Friday, October 02, 2009
i did alright with food. my only veggies were tomatoes and olives on my pizza dinner, though. not excellent. i only ate 3 lindt peanut butter truffles when i wanted to scarf the whole bag. i'm basically still pouting over my sore arm. dude, it HURTS. and... i can't believe what i still weigh.
day 11-13 plan:
we have nothing crazy planned for this weekend. well, a little crazy... we're rearranging our bedroom. that means moving a bed, a huge desk, a small bookcase and a stationary bike. i might get my brother to come over and help the mister repair the bike so i can, i dunno, USE IT. it would be nice to get in a couple walks if the weather cooperates. and we're basically planning on going to movies BOTH days, which means the weekend will be heavy on the coke zero.
NEXT weekend, though, NEXT weekend will be exciting. next weekend we're going out of town to visit my gay uncles and my brother who's staying with them while he trains for his new job. and i'm in charge of the food. and it's going to be crazy-fun. my uncles are awesome and my brothers pretty much rock, too. so it'll be a damn good time. and... and... i woulnd't mind being 165 then. (OVERWEIGHT!!) and, you guys, it doesn't look impossible.
Thursday, October 01, 2009
but that probably won't stop me.
last night... was not my best work. we went to dinner at some friends' house-- a rare occurrence since they live with his parents and, frankly, i'm the only one of my friends who can cook, so generally, IF we go somewhere for dinner, i cook.
so, anyway, we went there. she made pasta. and ceasar salad-- not like i make it, like restaurants make it, like salad-dressing soup. then there was cheesy bread. wine. and chocolate chip cookies. oh, and dinner was later than we're used to so i had a snack of cheese-filled convenience store pretzel. and i am sorry for all my sins.*
so i ate a good amount more than i should have, but still down today. tomorrow's another story since we're having pizza for dinner (one slice, veggie-laden). we shall see.
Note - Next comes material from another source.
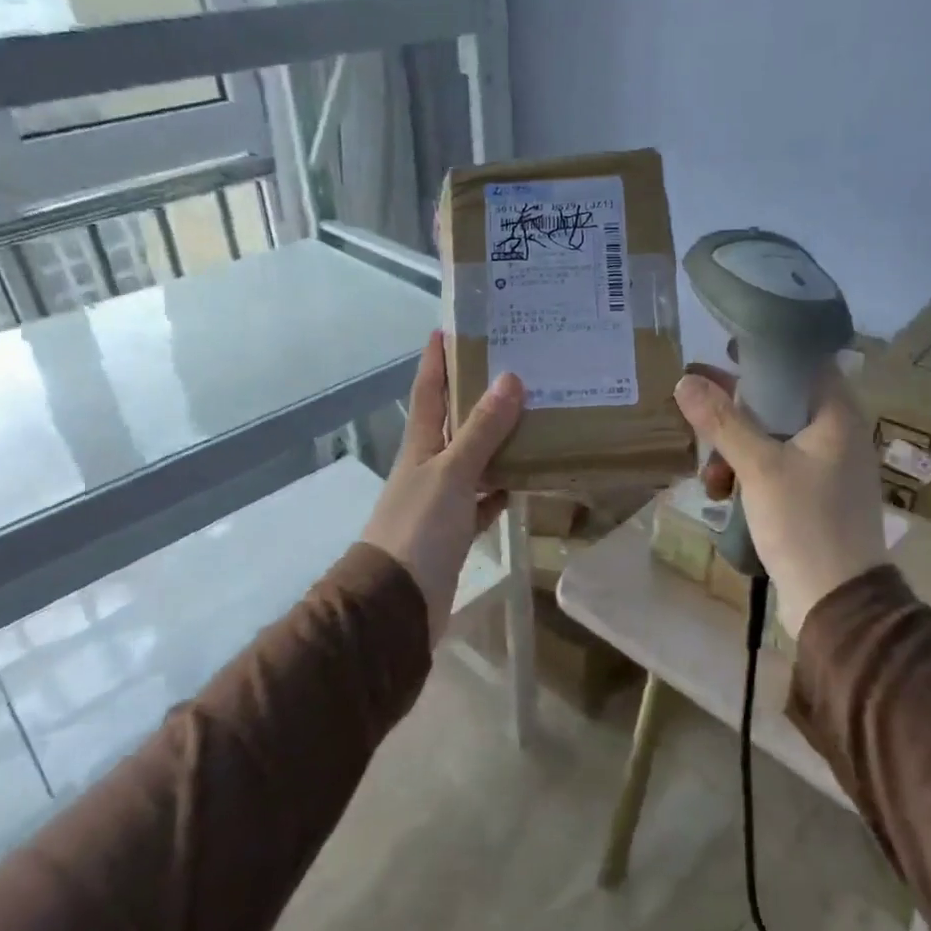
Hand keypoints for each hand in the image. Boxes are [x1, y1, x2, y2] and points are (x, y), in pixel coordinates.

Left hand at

i'm waiting on a pair of jeans, two black sweaters and a fuscia shell from my recent orders. the tops are all mediums or m/ls. the jeans are 14s... i had to buy them because i've been working with 4 pairs: ann taylor straight leg 16ps, gap flared 14s, old navy bootcut flirt 14 and old navy bootcut flirt 14 short. and... i got pen all over the gap jeans (the ones i practically cried when i zipped up) so i have only one pair of full-length, heel-compatible jeans. no good.
it's really strange to see a REASONABLE number of that "pounds left to go" ticker. REALLY. STRANGE.
*food has no moral value. that was a joke. it's what you say at the end of your list of sins in confession. it just... fit with the list.